Plugin error from diversity-lib: The table does not appear to be completely represented by the phylogeny

Hello Q2 team,

I am working with public OTU tables, and am trying to run some analyses. I collapsed a subset of Human Microbiome Project samples with Greengenes feature IDs with taxa collapse, and as a result I now have a collapsed feature table with taxon names: hmp_genus.qza. (912.8 KB) So far so good!

Before collapsing, I could use something like weighted unifrac because the feature IDs matched the tip names in the un-annotated Greengenes reference tree. However, the full taxonomic names (such as 'k__Bacteria; p__Firmicutes; c__Bacilli; o__Bacillales; f__Bacillaceae; g__Anoxybacillus; s__kestanbolensino') do not appear to match the convention in the annotated Greengenes tree file - 99_otus_tree.qza (1.8 MB) -, where the name of nodes are truncated (e.g 'g__Methanopyrus; s__kandleri' for a leaf). (I assume that) as a result, I receive an error when I try to use a method involving phylogeny - 'The table does not appear to be completely represented by the phylogeny' in the case of unifrac and " 'NoneType' object has no attribute 'remove' " in the case of gneiss ilr-phylogenetic.
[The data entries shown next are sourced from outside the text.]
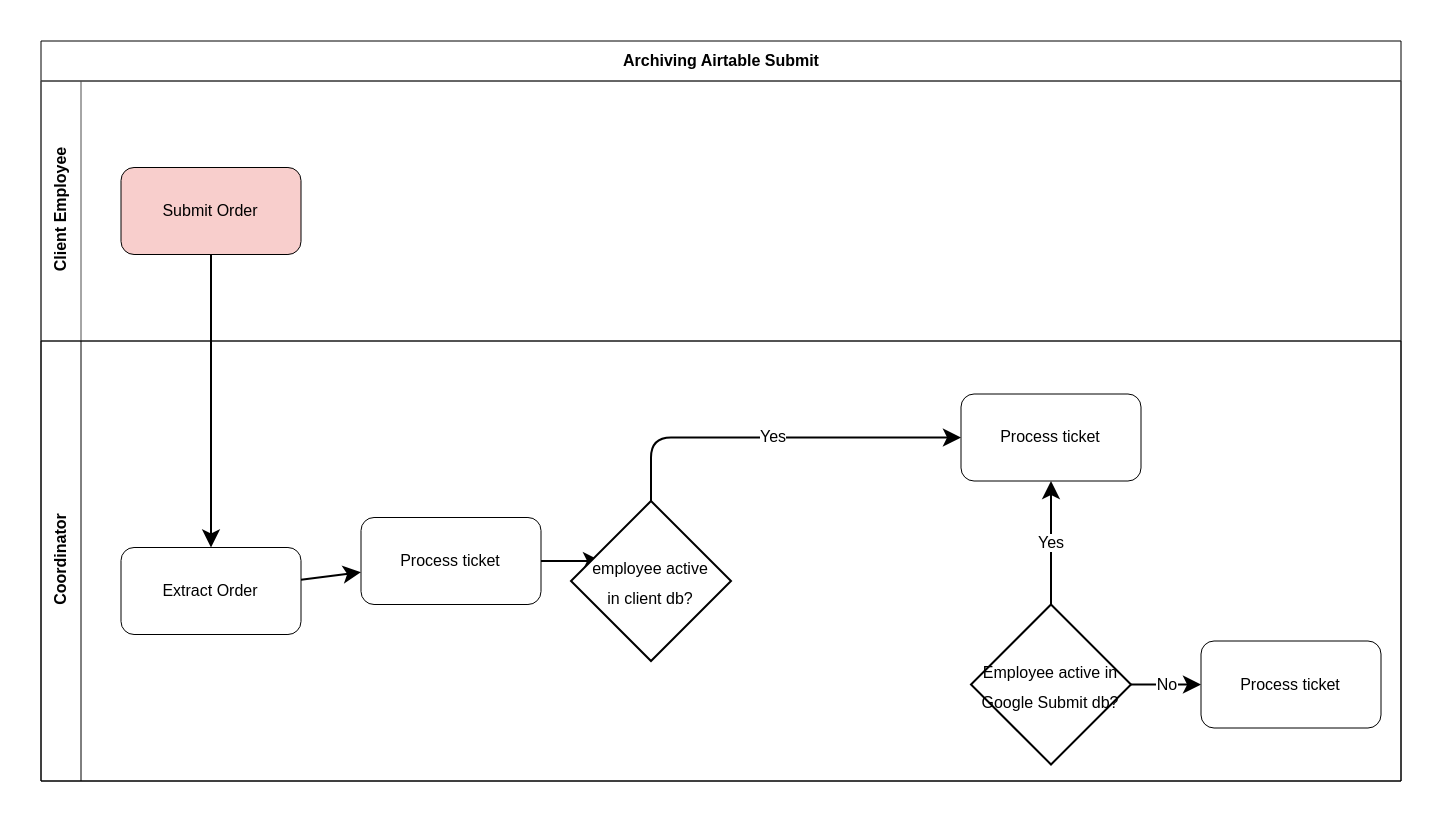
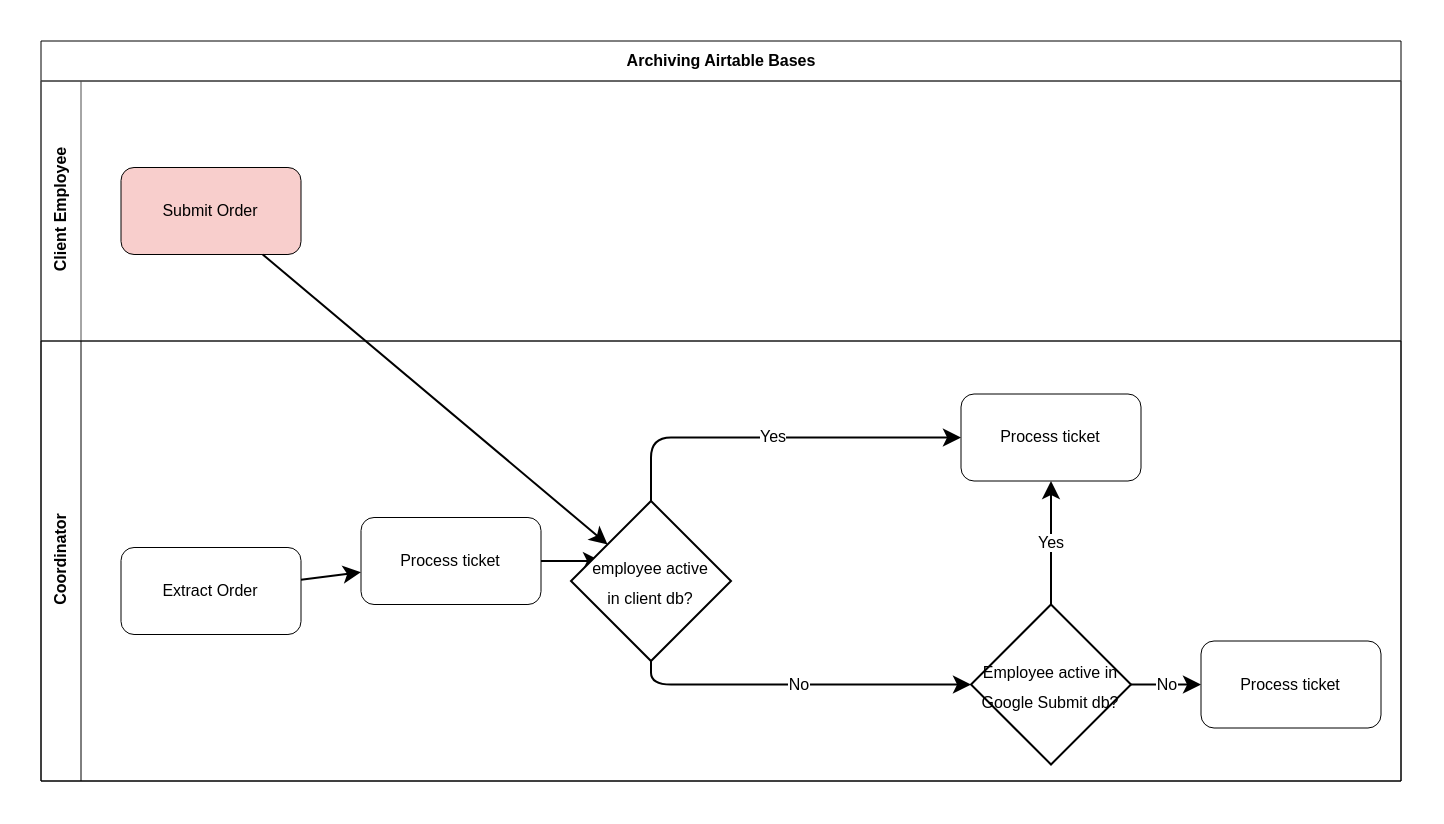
  <mxCell id="0" />
  <mxCell id="1" parent="0" />
- <mxCell id="2" value="Archiving Airtable Submit" style="swimlane;html=1;childLayout=stackLayout;horizontal=1;startSize=20;horizontalStack=0;rounded=0;shadow=0;labelBackgroundColor=none;strokeWidth=0.5;fontFamily=Helvetica;fontSize=8;align=center;strokeColor=default;fillColor=none;" vertex="1" parent="1"><mxGeometry x="20" y="20" width="680" height="370" as="geometry"><mxRectangle x="180" y="70" width="60" height="20" as="alternateBounds" /></mxGeometry></mxCell>
+ <mxCell id="2" value="Archiving Airtable Bases" style="swimlane;html=1;childLayout=stackLayout;horizontal=1;startSize=20;horizontalStack=0;rounded=0;shadow=0;labelBackgroundColor=none;strokeWidth=0.5;fontFamily=Helvetica;fontSize=8;align=center;strokeColor=default;fillColor=none;" vertex="1" parent="1"><mxGeometry x="20" y="20" width="680" height="370" as="geometry"><mxRectangle x="180" y="70" width="60" height="20" as="alternateBounds" /></mxGeometry></mxCell>
  <mxCell id="3" value="Client Employee" style="swimlane;html=1;startSize=20;horizontal=0;strokeWidth=0.5;fillColor=none;strokeColor=#4D4D4D;fontFamily=Helvetica;fontSize=8;" vertex="1" parent="2"><mxGeometry y="20" width="680" height="130" as="geometry" /></mxCell>
  <mxCell id="4" value="Submit Order" style="rounded=1;whiteSpace=wrap;html=1;shadow=0;labelBackgroundColor=none;strokeWidth=0.5;fontFamily=Helvetica;fontSize=8;align=center;fillColor=#f8cecc;" vertex="1" parent="3"><mxGeometry x="40" y="43.25" width="90" height="43.5" as="geometry" /></mxCell>
- <mxCell id="5" style="edgeStyle=none;html=1;entryX=0.5;entryY=0;entryDx=0;entryDy=0;" edge="1" parent="2" source="4" target="8"><mxGeometry relative="1" as="geometry" /></mxCell>
+ <mxCell id="5" style="edgeStyle=none;html=1;" edge="1" parent="2" source="4" target="11"><mxGeometry relative="1" as="geometry" /></mxCell>
  <mxCell id="6" value="Coordinator" style="swimlane;html=1;startSize=20;horizontal=0;strokeWidth=0.5;fillColor=none;fontFamily=Helvetica;fontSize=8;" vertex="1" parent="2"><mxGeometry y="150" width="680" height="220" as="geometry"><mxRectangle y="170" width="680" height="30" as="alternateBounds" /></mxGeometry></mxCell>
  <mxCell id="7" value="" style="edgeStyle=none;html=1;" edge="1" parent="6" source="8" target="10"><mxGeometry relative="1" as="geometry" /></mxCell>
  <mxCell id="8" value="Extract Order" style="rounded=1;whiteSpace=wrap;html=1;shadow=0;labelBackgroundColor=none;strokeWidth=0.5;fontFamily=Helvetica;fontSize=8;align=center;" vertex="1" parent="6"><mxGeometry x="40" y="103.25" width="90" height="43.5" as="geometry" /></mxCell>
  <mxCell id="9" value="" style="edgeStyle=none;html=1;" edge="1" parent="6" source="10"><mxGeometry relative="1" as="geometry"><mxPoint x="280" y="110.0" as="targetPoint" /></mxGeometry></mxCell>
  <mxCell id="10" value="Process ticket" style="rounded=1;whiteSpace=wrap;html=1;shadow=0;labelBackgroundColor=none;strokeWidth=0.5;fontFamily=Helvetica;fontSize=8;align=center;" vertex="1" parent="6"><mxGeometry x="160" y="88.25" width="90" height="43.5" as="geometry" /></mxCell>
  <mxCell id="11" value="&lt;span style=&quot;font-size: 8px;&quot;&gt;employee active &lt;br&gt;in client db?&lt;/span&gt;" style="rhombus;whiteSpace=wrap;html=1;" vertex="1" parent="6"><mxGeometry x="265" y="80" width="80" height="80" as="geometry" /></mxCell>
  <mxCell id="12" value="Process ticket" style="rounded=1;whiteSpace=wrap;html=1;shadow=0;labelBackgroundColor=none;strokeWidth=0.5;fontFamily=Helvetica;fontSize=8;align=center;" vertex="1" parent="6"><mxGeometry x="460" y="26.5" width="90" height="43.5" as="geometry" /></mxCell>
  <mxCell id="13" value="Yes" style="edgeStyle=orthogonalEdgeStyle;html=1;fontSize=8;entryX=0;entryY=0.5;entryDx=0;entryDy=0;exitX=0.5;exitY=0;exitDx=0;exitDy=0;" edge="1" parent="6" source="11" target="12"><mxGeometry relative="1" as="geometry"><mxPoint x="320" y="30" as="targetPoint" /></mxGeometry></mxCell>
+ <mxCell id="14" value="No" style="edgeStyle=orthogonalEdgeStyle;html=1;exitX=0.5;exitY=1;exitDx=0;exitDy=0;fontSize=8;entryX=0;entryY=0.5;entryDx=0;entryDy=0;" edge="1" parent="6" source="11" target="17"><mxGeometry relative="1" as="geometry"><mxPoint x="390" y="171.75" as="targetPoint" /></mxGeometry></mxCell>
  <mxCell id="15" value="No" style="edgeStyle=orthogonalEdgeStyle;html=1;fontSize=8;" edge="1" parent="6" source="17" target="18"><mxGeometry relative="1" as="geometry" /></mxCell>
  <mxCell id="16" value="Yes" style="edgeStyle=orthogonalEdgeStyle;html=1;entryX=0.5;entryY=1;entryDx=0;entryDy=0;fontSize=8;" edge="1" parent="6" source="17" target="12"><mxGeometry relative="1" as="geometry" /></mxCell>
  <mxCell id="17" value="&lt;span style=&quot;font-size: 8px;&quot;&gt;Employee active in Google Submit db?&lt;/span&gt;" style="rhombus;whiteSpace=wrap;html=1;" vertex="1" parent="6"><mxGeometry x="465" y="131.75" width="80" height="80" as="geometry" /></mxCell>
  <mxCell id="18" value="Process ticket" style="rounded=1;whiteSpace=wrap;html=1;shadow=0;labelBackgroundColor=none;strokeWidth=0.5;fontFamily=Helvetica;fontSize=8;align=center;" vertex="1" parent="6"><mxGeometry x="580" y="150" width="90" height="43.5" as="geometry" /></mxCell>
I could re-replace the taxonomic names with feature IDs in theory, but I was wondering if this is an indicator of some other issue, or if I was actually doing something incorrectly (since I would really like to not switch more than once along the pipeline),

I was using qiime2-2021.4.

Thank you very much in advance!

Hi @guyshur!

This is a great question - while I do think that replacing the taxonomic names with feature IDs could be an option, I share your same concern about this being caused by a deeper issue. I'm going to loop in a couple of folks who may be able to provide some further insight on this!

@Mehrbod_Estaki @Nicholas_Bokulich have either of you seen this issue before, where the node names aren't truncated?